Read your post that I quoted. You said his wife is not more important than his mother.
I didn't say his mother is not important. I said his wife is more important. I stand by that.
Especially as his mother has six people to look after her.

SomethingOriginal2 · 29/12/2022 18:02

And you need to stop asking his mother to fight your battles for you. When you have a disagreement with him you tell on him to her. When you want him to spend less time with her you tell her to tell him not to go. I don't think you're being very fair there.

Mulhollandmagoo · 29/12/2022 18:02

clantis · 29/12/2022 17:58

I did but his mom asks him to run errands in the evening. I spoke to his mom and she told I asked for him not to go back. which isn't true.

The it's worth revisiting the conversation with your husband, not your MIL, don task her, ask him. In terms of his mum's errands, he can do them earlier. There are ways around this, it isn't cut and dry - you just need a sit down conversation with him to see what can be sorted.

If he says 'she asks me to run errands late on' then you need to respond with 'right, then how can we remedy that so this works for everyone?'

PennyRa · 29/12/2022 18:03

oviraptor21 · 29/12/2022 18:02

Read your post that I quoted. You said his wife is not more important than his mother.
I didn't say his mother is not important. I said his wife is more important. I stand by that.
Especially as his mother has six people to look after her.

Go love your mother

oviraptor21 · 29/12/2022 18:05

PennyRa · 29/12/2022 18:03

Go love your mother

What a weird comment!

MysweetAudrina · 29/12/2022 18:05

My husband did similar and I supported him fully even though I work full time and have dependent children. His mother since died and left his dependent sister who is now fully cared for by dh and his brother. (She lives with BIL). She will be coming to us tomorrow for a week. I am glad I married a man who cares for others.

AllOfThemWitches · 29/12/2022 18:06

I think it's weird but I also think it's weird that grown adults are ferried around by their parents my bf and his sibling would disagree though.

AllOfThemWitches · 29/12/2022 18:08

Also who the hell needs company that frequently!?

Dartmoorcheffy · 29/12/2022 18:08

clantis · 29/12/2022 17:57

Then all I get is a couple of hours sitting with him while he's having dinner and watching TV together. And then I'm off to bed. He's still sleeping when I wake up in the morning, then I'm off to work. he leaves straight after work/dinner on Wednesday and by the time he's home on a Thursday I'm in bed. I tell him to just go to hers straight from work on Wednesdays as it upsets me too much to see him leave but he doesn't. On Saturdays he sleeps in

Oh dear lord get a bloody grip.
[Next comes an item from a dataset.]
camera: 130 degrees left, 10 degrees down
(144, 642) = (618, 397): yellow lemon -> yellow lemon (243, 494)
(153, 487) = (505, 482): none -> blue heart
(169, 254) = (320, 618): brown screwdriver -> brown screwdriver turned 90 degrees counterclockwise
A couple of hours in the evening together is pretty much normal for couples.. and getting upset when he leaves. You sound suffocating.

Blossomtoes · 29/12/2022 18:08

AllOfThemWitches · 29/12/2022 18:08

Also who the hell needs company that frequently!?
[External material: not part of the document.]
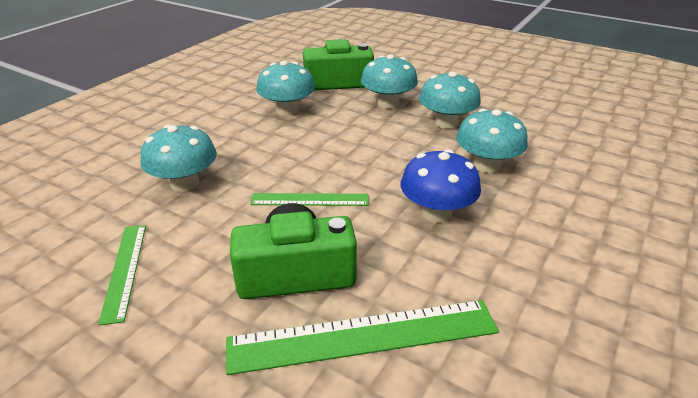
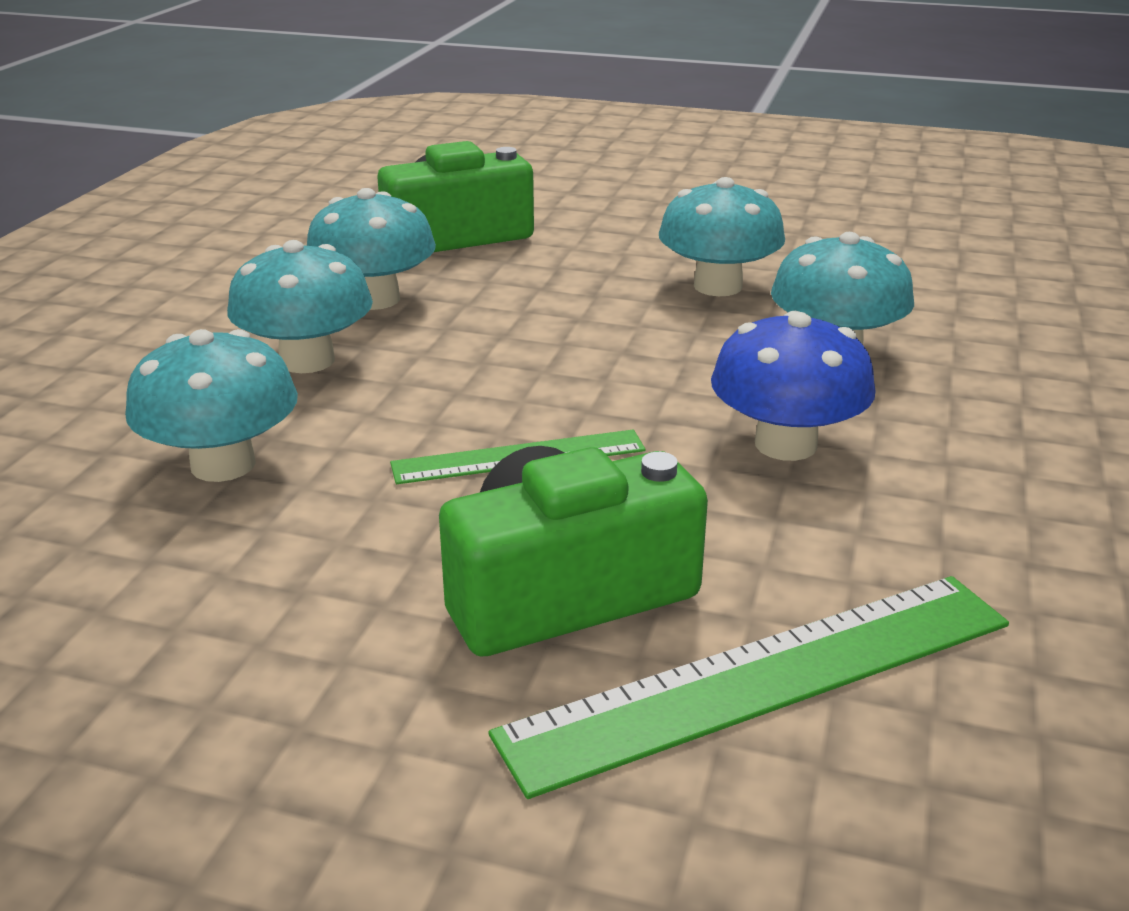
camera: 15 degrees left, 5 degrees down
(124, 270) = (181, 650): green ruler -> none
(388, 103) = (581, 264): turquoise mushroom -> turquoise mushroom (307, 360)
RTFT. Or at least OP’s posts.

AllOfThemWitches · 29/12/2022 18:10

Blossomtoes · 29/12/2022 18:08

RTFT. Or at least OP’s posts.

Well, I have and I'm still asking who actually needs company 24/7.

Oldtigernidster · 29/12/2022 18:10

You are being very reasonable. His mother sounds controlling and manipulative and he won’t stand up to her. I’m actually really sorry for you.

Poetnojo · 29/12/2022 18:11

Yabu
You sound like a stroppy teenager, and trying to be controlling. Not a nice trait.